===== Document excerpt =====

Composer Nicola Campogrande, arguably the first musical portraitist: „There is so much exciting, rich, touching contemporary classical music”

Interview by Cristina Enescu

Nicola Campogrande is an accomplished Italian classical music composer whose works are frequently performed in important venues and festivals, also a music journalist, author, Artistic Director of the international MITO SettembreMusica Festival (happening simultaneously in Milan and Turin)– and, since 2012, a sort of musical painter. His first portrait, of a lady who shall remain anonymous, is „R – A portrait for piano and orchestra”, which was performed during the George Enescu Festival 2019.

Catching up with Nicola Campogrande in Bucharest, he shared the unusual and enticing story of how this work came to be, and also some thoughts on the interesting and evolving relationship between contemporary classical music and audiences.

„R – A portrait for piano and orchestra” is famous not just because of its music, but also the story behind it.

Indeed. One day, a stranger called and asked me to compose a musical portrait of his fiancé (the couple will remain anonymous, as I signed a nondisclosure agreement). At first, I thought he was crazy. I’m not a painter, I’m a composer. I said I’ll think about it. Some time later I visited an exhibition in a castle in Italy, with paintings featuring historic characters and also exhibits of a contemporary artist, where within old painting frames there were displays with videos of actors dressed like historical characters, who at times moved and talked. Seeing this I realized I could write a musical portrait by working with tempo and movement, depicting through music how that woman moved, how she placed herself in space and time, so describing her life rather than her appearance. That’s when I accepted the job.

During that same time two other things happened: the famous Russian pianist Lilya Zilberstein contacted me wanting to do some work together. Also, as if all the right stars would have gotten aligned perfectly, the Verdi Orchestra of Milan invited her to play in a concert with them, for which they needed an addition to the program, some new composition.

===== Dataset entries =====

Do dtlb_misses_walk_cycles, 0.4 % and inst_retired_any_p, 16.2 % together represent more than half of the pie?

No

=====
===== Dataset entries =====

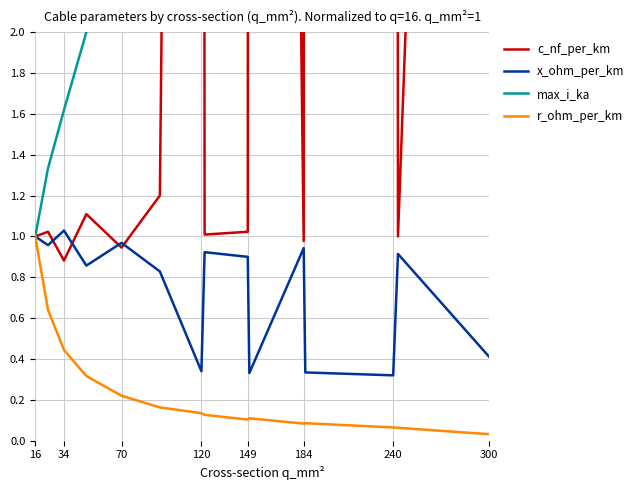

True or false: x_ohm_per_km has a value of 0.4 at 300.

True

=====

**What to work on**:
In the Nicola Campogrande interview, copy out word for word the passage that begins with the words containing "Interview by Cristina" and ends with "Enescu Festival 2019.".

**Your response**:
Interview by Cristina Enescu

Nicola Campogrande is an accomplished Italian classical music composer whose works are frequently performed in important venues and festivals, also a music journalist, author, Artistic Director of the international MITO SettembreMusica Festival (happening simultaneously in Milan and Turin)– and, since 2012, a sort of musical painter. His first portrait, of a lady who shall remain anonymous, is „R – A portrait for piano and orchestra”, which was performed during the George Enescu Festival 2019.